Jusqu’où peut aller le droit de l’employeur de demander de faire remplir des formulaires d’invalidité ? Il y a des limites à ne pas franchir… L’affaire Syndicat de l’enseignement des Deux-Rives (CSQ) et Commission scolaire des Navigateurs en est un bon exemple.

Le litige entre cette enseignante au niveau primaire et la Commission scolaire découle du fait qu’en surplus des certificats médicaux qu’elle avait fournis et de l’expertise médicale demandée par l’employeur à laquelle elle s’était soumise, ce dernier avait exigé systématiquement qu’elle fasse remplir, par un médecin, un rapport médical d’invalidité (formulaire standardisé RMI), à ses frais.
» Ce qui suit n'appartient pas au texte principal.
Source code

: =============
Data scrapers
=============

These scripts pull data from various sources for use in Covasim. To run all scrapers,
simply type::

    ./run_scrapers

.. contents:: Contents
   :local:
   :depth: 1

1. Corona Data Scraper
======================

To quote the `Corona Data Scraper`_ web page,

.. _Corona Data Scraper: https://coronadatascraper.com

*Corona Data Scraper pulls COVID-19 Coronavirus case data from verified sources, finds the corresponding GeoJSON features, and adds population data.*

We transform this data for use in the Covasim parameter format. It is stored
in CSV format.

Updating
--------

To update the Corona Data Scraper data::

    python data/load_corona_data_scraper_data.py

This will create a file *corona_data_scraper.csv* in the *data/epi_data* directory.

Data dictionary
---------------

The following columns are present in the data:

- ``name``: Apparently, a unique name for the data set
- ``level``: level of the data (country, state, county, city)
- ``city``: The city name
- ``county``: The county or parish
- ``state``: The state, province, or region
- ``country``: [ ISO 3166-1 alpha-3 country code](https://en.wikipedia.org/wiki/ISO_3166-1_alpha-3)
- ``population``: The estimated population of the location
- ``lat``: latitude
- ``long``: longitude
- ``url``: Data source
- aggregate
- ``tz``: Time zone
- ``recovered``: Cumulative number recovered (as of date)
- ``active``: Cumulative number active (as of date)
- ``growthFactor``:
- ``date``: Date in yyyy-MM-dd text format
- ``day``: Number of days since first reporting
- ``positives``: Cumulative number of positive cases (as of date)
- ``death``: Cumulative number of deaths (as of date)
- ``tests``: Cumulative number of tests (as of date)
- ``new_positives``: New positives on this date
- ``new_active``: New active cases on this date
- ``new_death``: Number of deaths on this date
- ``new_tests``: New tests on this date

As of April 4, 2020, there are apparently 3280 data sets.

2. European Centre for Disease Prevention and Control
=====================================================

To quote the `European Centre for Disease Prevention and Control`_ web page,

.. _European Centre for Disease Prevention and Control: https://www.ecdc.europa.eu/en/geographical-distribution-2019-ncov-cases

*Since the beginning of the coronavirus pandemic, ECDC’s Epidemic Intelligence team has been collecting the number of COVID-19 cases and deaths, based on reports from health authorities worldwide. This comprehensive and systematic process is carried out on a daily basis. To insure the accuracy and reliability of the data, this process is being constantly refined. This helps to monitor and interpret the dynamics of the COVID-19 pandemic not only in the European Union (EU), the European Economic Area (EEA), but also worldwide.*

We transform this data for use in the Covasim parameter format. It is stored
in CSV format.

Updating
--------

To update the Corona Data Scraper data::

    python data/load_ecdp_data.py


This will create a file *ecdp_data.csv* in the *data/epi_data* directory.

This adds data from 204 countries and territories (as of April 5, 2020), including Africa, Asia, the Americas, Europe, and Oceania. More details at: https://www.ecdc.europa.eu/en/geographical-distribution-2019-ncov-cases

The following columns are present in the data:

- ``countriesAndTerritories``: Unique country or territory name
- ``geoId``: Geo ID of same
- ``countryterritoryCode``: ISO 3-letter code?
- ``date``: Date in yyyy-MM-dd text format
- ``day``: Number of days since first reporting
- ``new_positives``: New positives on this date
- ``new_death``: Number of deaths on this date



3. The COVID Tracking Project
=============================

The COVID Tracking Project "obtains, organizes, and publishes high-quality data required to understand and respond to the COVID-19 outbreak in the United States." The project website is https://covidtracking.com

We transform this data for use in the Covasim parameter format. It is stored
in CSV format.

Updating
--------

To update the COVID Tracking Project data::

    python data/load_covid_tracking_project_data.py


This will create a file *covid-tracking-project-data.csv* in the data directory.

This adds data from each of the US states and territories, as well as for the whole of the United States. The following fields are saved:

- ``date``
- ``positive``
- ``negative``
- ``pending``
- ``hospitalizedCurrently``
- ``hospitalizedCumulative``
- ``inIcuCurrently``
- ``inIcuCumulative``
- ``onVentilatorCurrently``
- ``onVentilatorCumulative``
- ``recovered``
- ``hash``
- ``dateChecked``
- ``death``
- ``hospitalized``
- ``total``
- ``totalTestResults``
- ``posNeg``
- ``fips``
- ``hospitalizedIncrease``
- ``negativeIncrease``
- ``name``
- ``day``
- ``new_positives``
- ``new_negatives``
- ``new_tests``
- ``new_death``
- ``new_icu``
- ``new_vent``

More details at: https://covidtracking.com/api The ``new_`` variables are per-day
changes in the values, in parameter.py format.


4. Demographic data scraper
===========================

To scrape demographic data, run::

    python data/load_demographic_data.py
La demande de l’employeur était faite chaque fois où elle fournissait un certificat médical de son médecin traitant. Il voulait connaître l’existence ou non d’un plan de traitement.

Contravention à la convention collective

L’arbitre a d’abord mentionné que la preuve de l’«invalidité » s’établit au moyen d’un certificat médical. En circonscrivant dans la convention collective la portée du certificat médical à une attestation de «la nature et la durée de l’invalidité», l’arbitre s’est dit d’avis que les parties entendaient ainsi limiter la teneur des informations personnelles auxquelles l’employeur peut avoir accès.

Ici, la plaignante a fourni un certificat médical indiquant un diagnostic et une durée d’arrêt de travail de six semaines qui pouvait se prolonger. Selon lui, ces informations étaient suffisantes au sens de la convention.

Vie privée

Selon l’arbitre, si les informations relatives à l’état de santé d’une personne sont visées par le droit au respect de la vie privée, ce droit n’est pas absolu et peut connaître des limites raisonnables. Par un recours systématique au formulaire RMI, lequel cherche à obtenir le plan de traitement envisagé, l’employeur peut difficilement satisfaire, en toutes circonstances, à cette norme exigeante de justification d’une intrusion dans la vie privée.

Discrimination

La plaignante bénéficie aussi du droit de se voir reconnaître et d’exercer son droit au respect de la vie privée, en pleine égalité, c’est-à-dire sans discrimination fondée sur un motif illicite prévu à la charte. En raison de sa condition de personne enceinte (grossesse), atteinte d’un trouble psychologique, (handicap), la plaignante devait bénéficier de mesures d’accommodement de la part de l’employeur.

Or, au moment où la représentante de celui-ci lui a remis le premier formulaire à remplir, rien ne lui permettait de remettre en cause l’authenticité du certificat médical. Les demandes subséquentes de remplir un deuxième et troisième formulaire en sus des certificats médicaux donnés et du rapport d’expertise médicale reçu par l’employeur ne sont pas raisonnables non plus malgré la bonne foi de ce dernier. En effet, la bonne foi est sans pertinence en matière de discrimination.

L’anxiété vécue par la plaignante en raison de la situation aurait pu être évitée étant donné que le certificat médical initial respectait les exigences de la convention.

Obligation d’accommodement et contrainte excessive

Ici, à l’occasion du traitement du dossier de l’invalidité de la plaignante, l’employeur n’a pas suffisamment tenu compte de son handicap, et sa pratique de recourir systématiquement au formulaire RMI a eu, sur elle, un effet préjudiciable.

Cette pratique est incompatible avec l’obligation d’accommodement à laquelle il était tenu. Adapter son exigence à la condition de la plaignante n’aurait pas été une contrainte excessive.

Référence

Syndicat de l’enseignement des Deux-Rives (CSQ) et Commission scolaire des Navigateurs (T.A., 2015-07-17), 2015 QCTA 612, SOQUIJ AZ-51197873.